# Flags on records?



## kage (Aug 27, 2009)

This is a very awkward question, but I was wondering if someone could please help me. If someone was flagged as a suicide risk on their record because of one isolated incident that happened years ago, does this ever expire/get removed from your record? Who gets to see it? Does it show up on a CORI or do LEO's only have access to this info. Can I/how can I access a copy of my record (not a criminal record)? Any info. would be greatly appreciated. Thanks so much...


----------



## DEI8 (Jan 20, 2006)

Attempted scuicide does not show up on anypart of your criminal or driving record. But if attempted while in custody, you will show up on a scuicide canidates list. Can't change history.


----------



## BRION24 (Sep 19, 2008)

It doesn't show up on your Criminal record and the only people who should have access to that info are police.


----------



## Eagle13 (Jun 12, 2008)

Hey boys and girls:


----------



## csauce777 (Jan 10, 2005)

LawMan3 said:


> Ah Q5-ers...they're their own breed


Its especially fun when a prisoner attempts to hang themselves in your cell, and then gets pissed when he gets bailed and you then transport him as section 12.


----------



## Irish Wampanoag (Apr 6, 2003)

Once your a Q5 your a suicide watch for life......However it does not show up on your criminal history, CORI or driving record. You are in the CJIS for life and the only ones who can see this is police, LEO if they query it, Police query it as a practice when an individual is arrested or section 12 and may even possibly use it for back rounds for employment, LTC etc...


----------



## kage (Aug 27, 2009)

Thank you for your help. It did not happen during custody and it was not at attempt, but could easily be perceived as so.
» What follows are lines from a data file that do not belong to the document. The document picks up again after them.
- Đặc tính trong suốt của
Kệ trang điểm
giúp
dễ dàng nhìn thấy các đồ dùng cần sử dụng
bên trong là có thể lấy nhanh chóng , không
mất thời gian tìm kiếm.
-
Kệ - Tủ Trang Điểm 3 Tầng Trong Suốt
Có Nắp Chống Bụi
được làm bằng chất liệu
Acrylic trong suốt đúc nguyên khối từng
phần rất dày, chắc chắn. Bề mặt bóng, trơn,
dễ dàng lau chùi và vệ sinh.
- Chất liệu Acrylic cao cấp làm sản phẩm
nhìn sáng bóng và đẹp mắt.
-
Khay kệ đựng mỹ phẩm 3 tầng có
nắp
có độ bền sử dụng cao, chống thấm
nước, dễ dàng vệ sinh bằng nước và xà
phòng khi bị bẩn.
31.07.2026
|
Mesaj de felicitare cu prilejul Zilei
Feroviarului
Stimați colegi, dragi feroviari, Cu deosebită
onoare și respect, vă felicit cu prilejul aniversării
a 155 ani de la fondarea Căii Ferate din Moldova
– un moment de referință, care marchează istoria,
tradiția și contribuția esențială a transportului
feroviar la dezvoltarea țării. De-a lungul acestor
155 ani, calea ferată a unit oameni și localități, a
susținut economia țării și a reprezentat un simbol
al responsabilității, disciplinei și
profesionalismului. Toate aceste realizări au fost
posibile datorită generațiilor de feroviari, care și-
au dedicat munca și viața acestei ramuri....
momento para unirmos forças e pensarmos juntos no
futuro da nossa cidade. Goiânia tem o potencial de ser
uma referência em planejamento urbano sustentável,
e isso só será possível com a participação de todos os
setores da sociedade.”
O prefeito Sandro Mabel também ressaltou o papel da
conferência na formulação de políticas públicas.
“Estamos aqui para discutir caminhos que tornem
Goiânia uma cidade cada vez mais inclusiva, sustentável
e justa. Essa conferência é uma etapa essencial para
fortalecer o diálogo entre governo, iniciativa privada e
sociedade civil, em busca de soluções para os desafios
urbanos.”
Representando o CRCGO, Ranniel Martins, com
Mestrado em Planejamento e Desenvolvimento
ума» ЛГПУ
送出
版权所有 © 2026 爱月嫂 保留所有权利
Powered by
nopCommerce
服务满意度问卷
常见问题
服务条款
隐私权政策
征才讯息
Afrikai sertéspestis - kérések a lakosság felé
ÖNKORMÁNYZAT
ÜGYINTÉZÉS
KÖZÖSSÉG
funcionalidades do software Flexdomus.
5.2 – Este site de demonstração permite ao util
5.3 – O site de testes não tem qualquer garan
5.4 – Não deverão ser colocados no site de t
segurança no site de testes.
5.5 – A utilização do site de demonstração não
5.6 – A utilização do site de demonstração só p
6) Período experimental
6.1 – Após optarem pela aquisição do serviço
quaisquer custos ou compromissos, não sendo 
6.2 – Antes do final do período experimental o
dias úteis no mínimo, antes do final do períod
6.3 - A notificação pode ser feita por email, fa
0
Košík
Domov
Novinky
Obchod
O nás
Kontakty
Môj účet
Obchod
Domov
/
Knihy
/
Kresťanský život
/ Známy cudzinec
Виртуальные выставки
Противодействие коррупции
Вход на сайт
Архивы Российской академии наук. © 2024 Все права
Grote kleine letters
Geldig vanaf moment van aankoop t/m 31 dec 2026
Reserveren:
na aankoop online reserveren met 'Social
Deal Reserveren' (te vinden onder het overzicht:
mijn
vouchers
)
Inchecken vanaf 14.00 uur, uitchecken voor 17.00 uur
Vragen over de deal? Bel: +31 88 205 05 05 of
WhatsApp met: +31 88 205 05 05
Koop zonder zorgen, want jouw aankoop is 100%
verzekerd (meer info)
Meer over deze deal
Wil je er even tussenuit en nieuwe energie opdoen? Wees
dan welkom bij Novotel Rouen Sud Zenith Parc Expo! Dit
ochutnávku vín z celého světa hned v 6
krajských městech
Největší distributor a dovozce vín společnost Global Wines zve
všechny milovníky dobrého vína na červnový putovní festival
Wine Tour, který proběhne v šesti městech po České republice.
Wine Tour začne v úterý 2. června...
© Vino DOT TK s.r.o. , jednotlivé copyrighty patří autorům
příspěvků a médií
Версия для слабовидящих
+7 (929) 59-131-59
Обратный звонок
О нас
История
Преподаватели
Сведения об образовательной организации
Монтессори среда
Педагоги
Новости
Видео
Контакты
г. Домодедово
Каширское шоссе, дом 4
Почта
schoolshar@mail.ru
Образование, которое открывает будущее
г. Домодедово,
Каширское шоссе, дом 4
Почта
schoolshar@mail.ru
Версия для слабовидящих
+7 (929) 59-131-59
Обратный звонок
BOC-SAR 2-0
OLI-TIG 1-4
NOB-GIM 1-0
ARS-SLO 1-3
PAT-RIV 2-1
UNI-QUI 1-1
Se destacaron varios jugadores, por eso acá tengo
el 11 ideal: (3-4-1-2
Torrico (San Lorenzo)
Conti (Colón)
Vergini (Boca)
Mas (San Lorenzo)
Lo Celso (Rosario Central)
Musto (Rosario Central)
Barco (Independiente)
I really do appreciate the help with this.


----------



## MetrowestPD (Oct 21, 2008)

I can see how that could be wrongly percieved.


----------



## TRPDiesel (Nov 28, 2008)

Since we are nosey bastards- What did you accidently do that could be perceived as an intentional attempt to take your own life??


----------



## Guest (Aug 27, 2009)

Wolfman said:


> Autoerotic asphyxiation?


sounds like a TV repairshop mechanism.............


----------



## TRPDiesel (Nov 28, 2008)

Wolfman said:


> Autoerotic asphyxiation?


People need to learn that it is not a solo sport.


----------



## Rock (Mar 20, 2005)

Nice obscure ref Wolfman.


----------



## kage (Aug 27, 2009)

I drank an excessive amount after finding out my mother passed.


----------



## kage (Aug 27, 2009)

Thanks for your help... I think I got my answer. Take care.


----------